According to the Debt Management Office (DMO), Nigeria’s indebtedness to China stands at 83.57 per cent of its bilateral debt as of June 30, 2022, which totals $3.9 billion, an increase of 12.7 per cent from $3.5 billion in the same period of 2021.
Analysts have predicted that the recent decision by Beijing is not suitable for African countries with shallow local markets and slim policy and market shock absorbers.
According to them, China’s reluctance in debt restructuring and easing its lending conditions is bound to increase the vulnerabilities of some economies in Africa.
Data from Boston University Global Development Policy Centre states that in the last decade, the top 10 recipients of Chinese loans have been Angola, Zambia, Ethiopia, Kenya, Egypt, Nigeria, Cameroon, South Africa, DRC Congo and Ghana.
Bloomberg says that the rating agency, JP Morgan Chase, has flagged Ethiopia as having high repayment risk and under threat of reserve depletion by the end of 2023.
Zambia, which has defaulted on its Eurobonds and Ghana have asked for IMF bailouts that may include debt restructuring, and Egypt is seeking a new loan.
Nigeria’s debt management office said that Chinese loans are used to finance infrastructure projects in the country.
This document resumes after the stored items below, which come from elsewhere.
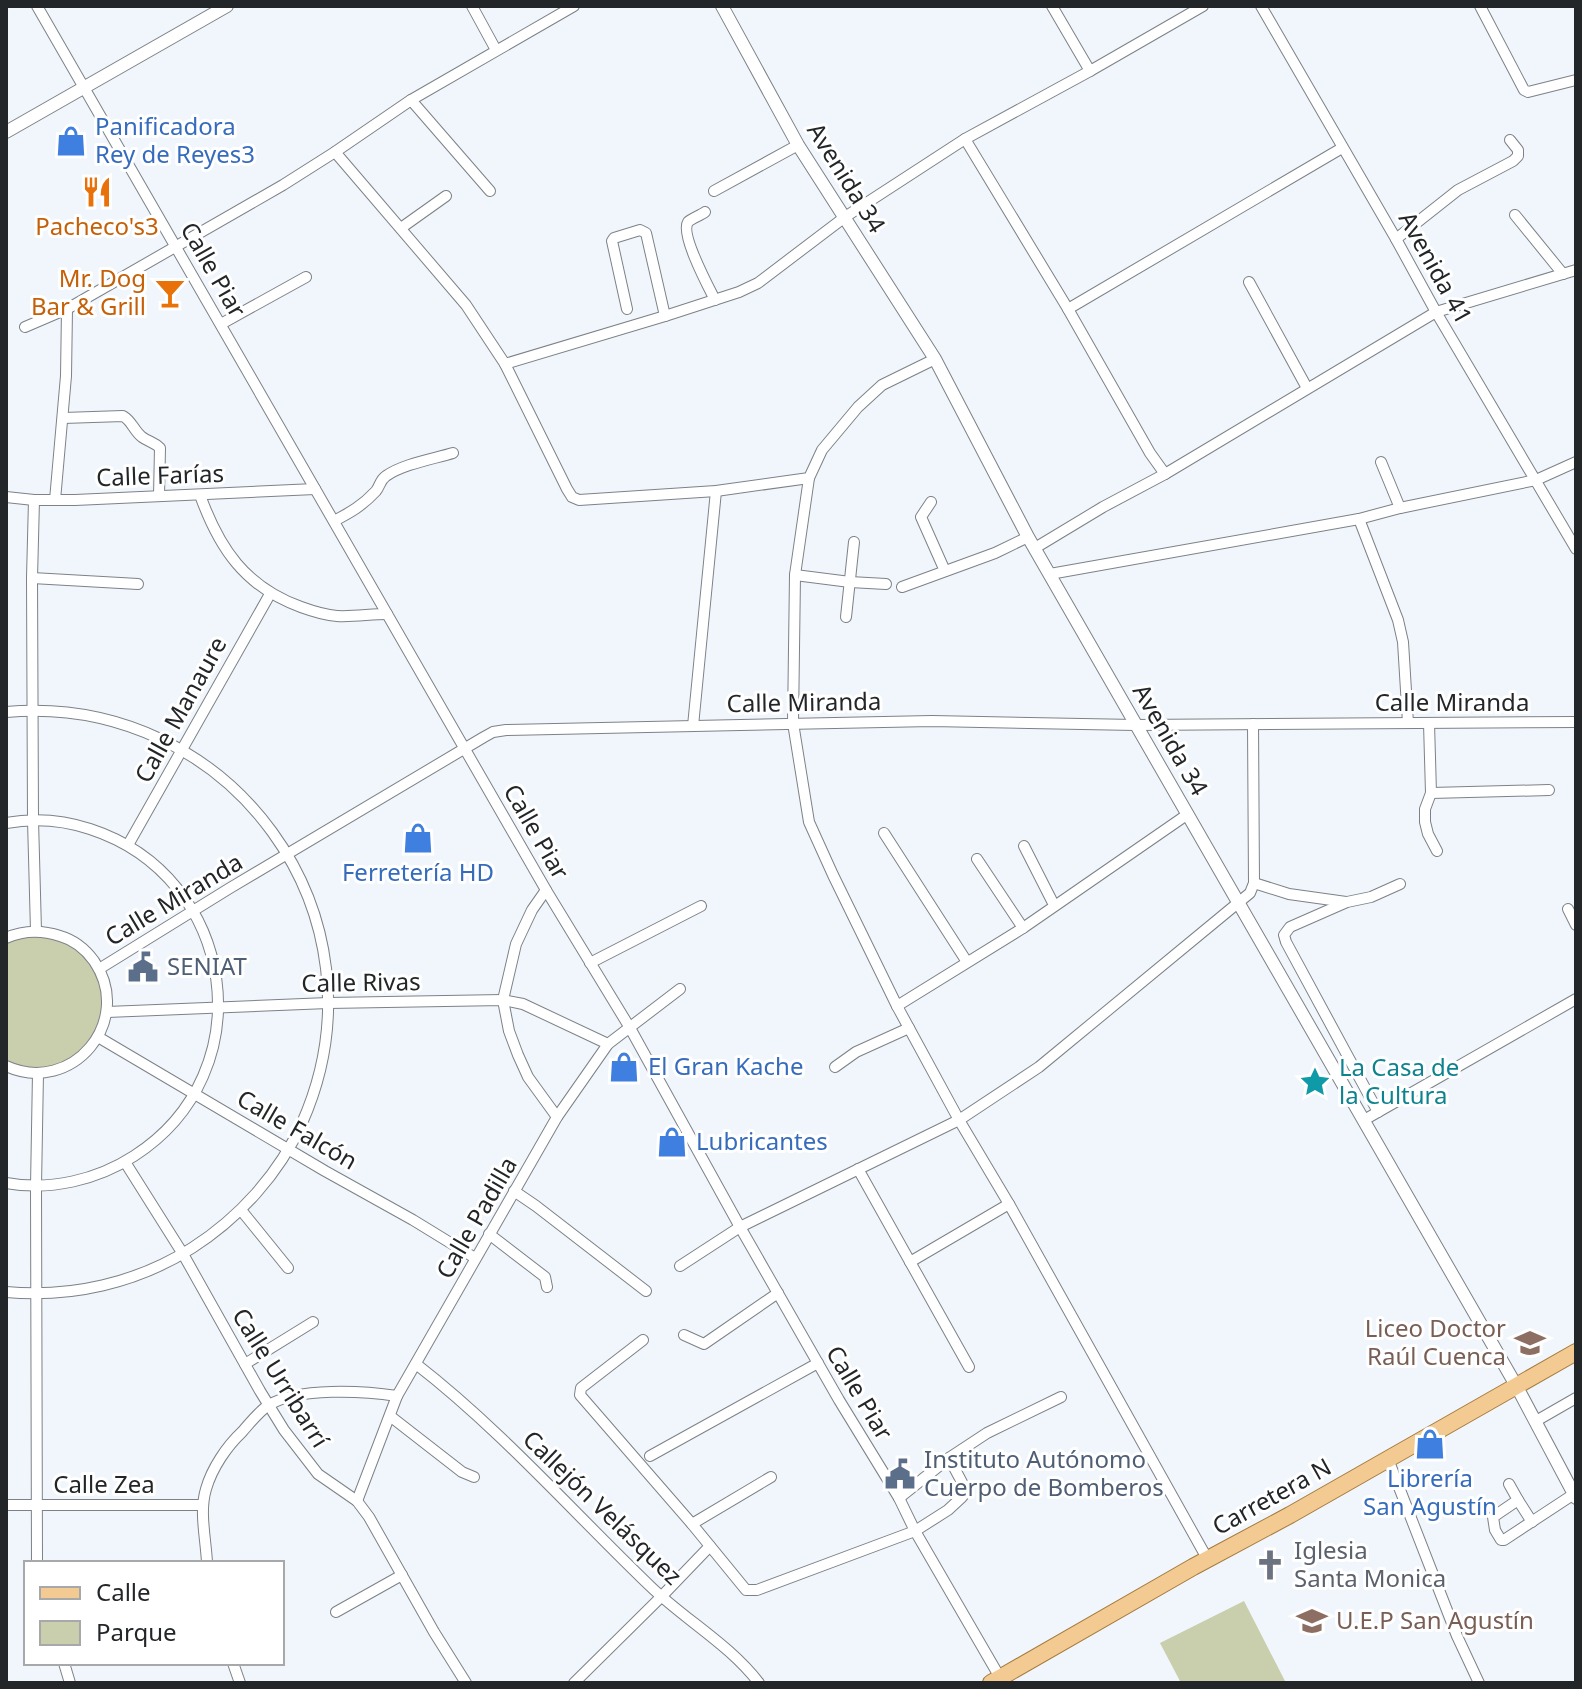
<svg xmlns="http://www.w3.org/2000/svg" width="1582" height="1689" viewBox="0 0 1582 1689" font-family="'Noto Sans',sans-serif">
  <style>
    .green { fill: #c9ceac }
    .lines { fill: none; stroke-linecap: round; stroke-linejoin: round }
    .minor-casing { stroke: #7d8287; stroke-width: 12 }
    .tertiary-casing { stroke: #7d8287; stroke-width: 14 }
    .primary-casing { stroke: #a57a3d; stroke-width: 18 }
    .minor { stroke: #fff; stroke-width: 10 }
    .tertiary { stroke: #fff; stroke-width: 12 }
    .primary { stroke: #f3ca91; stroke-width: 16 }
    .labels { text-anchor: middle; stroke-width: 6; stroke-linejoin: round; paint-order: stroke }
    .shop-label { font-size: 24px; fill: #366cbe; stroke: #fff; text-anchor: start }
    .street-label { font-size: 24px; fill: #232628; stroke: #fff }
    .food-label { font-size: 24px; fill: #c56008; stroke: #fff }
    .service-label { font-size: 24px; fill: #4e5e75; stroke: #fff; text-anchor: start }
    .culture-label { font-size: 24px; fill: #0d838f; stroke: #fff; text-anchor: start }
    .education-label { font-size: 24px; fill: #785e54; stroke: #fff; text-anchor: end }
    .worship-label { font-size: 24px; fill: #5b616d; stroke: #fff; text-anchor: start }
  </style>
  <rect width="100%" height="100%" fill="#f0f6fb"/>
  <g class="green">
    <polygon points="51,933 90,956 107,1001 91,1047 50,1071 6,1066 6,938"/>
    <polygon points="1244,1601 1286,1683 1181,1683 1160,1643"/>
  </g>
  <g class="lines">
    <g class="minor-casing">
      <g id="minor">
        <polyline points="37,6 546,890 630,1028 740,1227 839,1400 899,1498 915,1531 1002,1681"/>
        <polyline points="472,6 496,50"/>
        <polyline points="1052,6 1090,71 1203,6"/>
        <polyline points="1261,6 1396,239 1436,312 1576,549"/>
        <polyline points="1480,6 1524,90 1528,92 1576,80"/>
        <polyline points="411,100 490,191"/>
        <polyline points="965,139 1068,309 1150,453 1165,474 1436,312 1576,270"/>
        <polyline points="335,152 466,305 505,364 567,489 572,497 579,500 716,491 809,478 822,450 858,407 882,385 935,359"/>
        <polyline points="714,191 798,145"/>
        <path d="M705,212C701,215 691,219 688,222C680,234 709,288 715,300"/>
        <polyline points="1515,215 1563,274"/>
        <polyline points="401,228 446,196"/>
        <polyline points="1396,239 1458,190 1513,161 1518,156 1518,150 1510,140"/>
        <polyline points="1249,282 1307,388"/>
        <polyline points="627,309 612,241 614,238 640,230 646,233 665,316"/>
        <polyline points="1068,309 1342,148"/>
        <polyline points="221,324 306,277"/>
        <polyline points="25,327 67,309 283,185 335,152 411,100 574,6"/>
        <polyline points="505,364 665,316 739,292 758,283 845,217 965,139 1090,71"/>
        <path d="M63,418L123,416C132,421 134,431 142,437C149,442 154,442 160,448L159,496"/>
        <polyline points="1381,462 1400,508"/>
        <polyline points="809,478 795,575 793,723 809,822 833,875 897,1006 959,1120 1009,1204 1208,1560"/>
        <path d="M200,495C219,548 245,587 301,607C312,611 324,615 337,616C353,617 371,614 387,614"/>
        <polyline points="6,497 34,500 75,500 315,489"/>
        <polyline points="34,500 32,578 33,820 36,931"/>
        <polyline points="55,500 66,376 67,309"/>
        <polyline points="931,502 921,517 945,571"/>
        <polyline points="1359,519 1398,620 1403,642 1408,723"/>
        <path d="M334,521C351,512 362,506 376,491C380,486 380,480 386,476C403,464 433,459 453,453"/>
        <polyline points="1035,548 1103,507 1165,474"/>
        <polyline points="1050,574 1359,519 1400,508 1536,480 1576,462"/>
        <polyline points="795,575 850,582 886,584"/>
        <polyline points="32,578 138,584"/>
        <polyline points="902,587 995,553 1028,537"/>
        <polyline points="846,617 854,542"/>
        <path d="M6,712C230,692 394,916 302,1123C279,1174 239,1218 192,1248C137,1283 71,1298 6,1292"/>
        <polyline points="1429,723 1431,793 1425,809 1425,822 1428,834 1437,851"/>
        <polyline points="693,726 716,491"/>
        <polyline points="1431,793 1549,790"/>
        <path d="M6,823C34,818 63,820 90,829C237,877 265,1072 134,1156C97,1180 50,1191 6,1183"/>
        <polyline points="884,833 967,962"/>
        <polyline points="128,845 270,594"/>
        <polyline points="1024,846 1054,905"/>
        <polyline points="977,859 1023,928"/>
        <polyline points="1254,883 1289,894 1346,902"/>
        <polyline points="546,890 532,910 516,944 503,1000 509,1031 518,1055 528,1077 557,1117"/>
        <polyline points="1568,909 1576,925"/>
        <path d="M6,938C24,930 42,930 60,936C74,940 86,950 94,961C135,1021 72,1096 6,1066"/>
        <polyline points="590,963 701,906"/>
        <polyline points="99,969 230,888 484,737 493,732 506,730 932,721 1135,725 1576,722"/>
        <polyline points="897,1006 1023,928 1188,814"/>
        <polyline points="107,1012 328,1003 503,1000 523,1004 608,1044"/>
        <polyline points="98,1037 325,1171 413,1220 475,1258"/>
        <polyline points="835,1067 856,1052 909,1028"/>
        <polyline points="1378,1112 1286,942 1284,935 1290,927 1347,902 1371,897 1400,884"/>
        <polyline points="1364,1120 1576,999"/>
        <polyline points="125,1162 183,1254 260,1391 284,1430 318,1474 357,1501 369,1517 434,1632 466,1683"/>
        <polyline points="858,1169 969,1367"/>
        <polyline points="514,1191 536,1206 646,1291"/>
        <polyline points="241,1210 288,1268"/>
        <polyline points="489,1234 545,1277 547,1287"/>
        <polyline points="910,1262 1009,1204"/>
        <polyline points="680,1266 740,1227 959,1120 1039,1067 1250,893 1254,883 1253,724"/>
        <polyline points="684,1335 704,1344 778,1293"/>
        <polyline points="643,1340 581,1388 580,1395 692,1524 746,1590 757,1590 915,1531 948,1510 962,1497 966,1492 965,1488 949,1458 899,1498"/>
        <polyline points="245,1364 313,1322"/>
        <path d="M416,1364C501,1430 572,1511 650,1586C685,1620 729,1644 759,1683"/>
        <polyline points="390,1416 462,1472 474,1477"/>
        <polyline points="1536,1421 1576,1398"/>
        <polyline points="650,1456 818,1363"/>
        <polyline points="949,1458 987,1433 1061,1397"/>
        <polyline points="1388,1459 1457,1636 1479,1683"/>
        <polyline points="1509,1484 1518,1500 1493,1517 1495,1530 1501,1540 1504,1540 1574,1494"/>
        <polyline points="1518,1500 1532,1522"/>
        <polyline points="357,1501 397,1396 557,1117 608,1044 680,989"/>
        <polyline points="6,1505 203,1505"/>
        <polyline points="692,1524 771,1477"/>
        <polyline points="37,1563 36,1186 38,1073"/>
        <path d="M207,1563C206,1539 199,1512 206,1489C212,1468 227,1446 242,1432C250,1423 259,1411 269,1405C298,1387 364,1391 397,1396"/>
        <polyline points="336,1612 402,1575"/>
        <polyline points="64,1663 70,1683"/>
        <polyline points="233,1663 240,1683"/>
        <polyline points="574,1683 661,1597 710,1546"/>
      </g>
    </g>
    <g class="tertiary-casing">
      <g id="tertiary">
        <polyline points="722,6 798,145 935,359 1028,537 1517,1387 1576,1498"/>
        <polyline points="6,132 227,6"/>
      </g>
    </g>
    <g class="primary-casing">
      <polyline id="primary" points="991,1683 1193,1567 1290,1515 1576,1352"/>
    </g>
    <use href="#minor" class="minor"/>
    <use href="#tertiary" class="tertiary"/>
    <use href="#primary" class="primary"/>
  </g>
  <defs>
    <g id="shop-bare" transform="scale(2.4)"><path d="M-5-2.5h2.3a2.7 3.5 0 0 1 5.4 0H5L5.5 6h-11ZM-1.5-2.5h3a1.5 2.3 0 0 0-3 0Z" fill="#3f7fe0" stroke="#fff" stroke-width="2.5" paint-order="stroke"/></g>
    <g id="restaurant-bare" transform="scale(2.4)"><path d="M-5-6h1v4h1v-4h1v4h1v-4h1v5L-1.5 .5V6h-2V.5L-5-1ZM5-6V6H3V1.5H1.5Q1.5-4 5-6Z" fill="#e8710a" stroke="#fff" stroke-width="2.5" paint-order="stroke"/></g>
    <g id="bar-bare" transform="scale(2.4)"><path d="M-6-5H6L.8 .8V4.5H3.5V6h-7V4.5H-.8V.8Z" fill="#e8710a" stroke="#fff" stroke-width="2.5" paint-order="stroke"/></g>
    <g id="civic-bare" transform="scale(2.4)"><path d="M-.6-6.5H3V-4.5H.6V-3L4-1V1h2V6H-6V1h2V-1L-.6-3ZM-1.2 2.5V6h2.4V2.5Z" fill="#5c6f8a" stroke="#fff" stroke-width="2.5" paint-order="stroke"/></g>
    <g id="sight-bare" transform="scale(2.4)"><path d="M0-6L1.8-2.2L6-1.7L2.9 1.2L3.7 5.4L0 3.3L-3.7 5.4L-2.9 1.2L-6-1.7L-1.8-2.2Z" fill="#0f9aa8" stroke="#fff" stroke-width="2.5" paint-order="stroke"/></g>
    <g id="school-bare" transform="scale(2.4)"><path d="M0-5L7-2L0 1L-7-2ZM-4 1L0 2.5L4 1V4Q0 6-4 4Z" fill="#8d6e63" stroke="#fff" stroke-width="2.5" paint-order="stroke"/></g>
    <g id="church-bare" transform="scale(2.4)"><path d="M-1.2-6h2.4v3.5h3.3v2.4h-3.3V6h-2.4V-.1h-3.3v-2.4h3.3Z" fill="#6b7280" stroke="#fff" stroke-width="2.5" paint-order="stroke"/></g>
  </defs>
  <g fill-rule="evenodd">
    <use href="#shop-bare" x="71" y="141"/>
    <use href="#restaurant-bare" x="97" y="192"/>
    <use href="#bar-bare" x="170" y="293"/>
    <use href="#shop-bare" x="418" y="838"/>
    <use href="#civic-bare" x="143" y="967"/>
    <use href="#shop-bare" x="624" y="1067"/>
    <use href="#sight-bare" x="1315" y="1082"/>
    <use href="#shop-bare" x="672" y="1142"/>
    <use href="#school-bare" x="1530" y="1343"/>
    <use href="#shop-bare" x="1430" y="1444"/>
    <use href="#civic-bare" x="900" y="1474"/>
    <use href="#church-bare" x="1270" y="1565"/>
    <use href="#school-bare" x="1312" y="1621"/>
  </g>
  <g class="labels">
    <g class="shop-label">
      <text x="95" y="135">Panificadora<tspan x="95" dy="28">Rey de Reyes3</tspan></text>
      <text x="418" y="881" text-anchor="middle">Ferretería HD</text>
      <text x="648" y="1075">El Gran Kache</text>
      <text x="696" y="1150">Lubricantes</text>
      <text x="1430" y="1487" text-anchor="middle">Librería<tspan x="1430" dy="28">San Agustín</tspan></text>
    </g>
    <g class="street-label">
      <text transform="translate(846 178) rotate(58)" y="8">Avenida 34</text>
      <text transform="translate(1435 268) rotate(61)" y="8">Avenida 41</text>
      <text transform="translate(213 270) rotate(60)" y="8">Calle Piar</text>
      <text transform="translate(160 476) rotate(-2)" y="8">Calle Farías</text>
      <text transform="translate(804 703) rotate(-1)" y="8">Calle Miranda</text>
      <text x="1452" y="711">Calle Miranda</text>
      <text transform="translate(181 710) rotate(-61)" y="8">Calle Manaure</text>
      <text transform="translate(1170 740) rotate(60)" y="8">Avenida 34</text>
      <text transform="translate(536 832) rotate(60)" y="8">Calle Piar</text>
      <text transform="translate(174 900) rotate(-31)" y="8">Calle Miranda</text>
      <text transform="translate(361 983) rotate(-1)" y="8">Calle Rivas</text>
      <text transform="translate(297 1130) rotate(30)" y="8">Calle Falcón</text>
      <text transform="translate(477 1218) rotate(-60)" y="8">Calle Padilla</text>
      <text transform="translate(280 1378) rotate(58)" y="8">Calle Urribarrí</text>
      <text transform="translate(859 1393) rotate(59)" y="8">Calle Piar</text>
      <text x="104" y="1493">Calle Zea</text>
      <text transform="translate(1272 1497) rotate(-29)" y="8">Carretera N</text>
      <text transform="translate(602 1508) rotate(44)" y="8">Callejón Velásquez</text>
    </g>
    <g class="food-label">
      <text x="97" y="235">Pacheco's3</text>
      <text x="146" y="287" text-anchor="end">Mr. Dog<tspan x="146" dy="28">Bar &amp; Grill</tspan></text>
    </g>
    <g class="service-label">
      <text x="167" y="975">SENIAT</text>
      <text x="924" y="1468">Instituto Autónomo<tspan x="924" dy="28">Cuerpo de Bomberos</tspan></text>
    </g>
    <g class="culture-label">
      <text x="1339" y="1076">La Casa de<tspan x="1339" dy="28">la Cultura</tspan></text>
    </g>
    <g class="education-label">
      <text x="1506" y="1337">Liceo Doctor<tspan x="1506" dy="28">Raúl Cuenca</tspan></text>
      <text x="1336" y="1629" text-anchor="start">U.E.P San Agustín</text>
    </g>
    <g class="worship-label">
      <text x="1294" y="1559">Iglesia<tspan x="1294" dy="28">Santa Monica</tspan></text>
    </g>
  </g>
  <rect width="1582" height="1689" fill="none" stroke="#232628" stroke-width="16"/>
  <rect x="24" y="1561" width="260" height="104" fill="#ffffff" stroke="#a7a8a9" stroke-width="2"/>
  <rect x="40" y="1587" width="40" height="12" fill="#f3ca91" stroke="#a7a8a9" stroke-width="2"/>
  <text x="96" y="1601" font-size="24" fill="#232628">Calle</text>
  <rect x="40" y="1621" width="40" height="24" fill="#c9ceac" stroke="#a7a8a9" stroke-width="2"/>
  <text x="96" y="1641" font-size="24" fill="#232628">Parque</text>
</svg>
As of March 31, 2020, some of the projects include the Nigerian Railway Modernisation Project (Idu-Kaduna section), Abuja Light Rail, four airport terminal expansion projects in Abuja, Kano, Lagos and Port-Harcourt.
Others are railway modernisation projects such as the Lagos-Ibadan section and the rehabilitation and upgrading of the Abuja-Keffi-Makurdi Road project.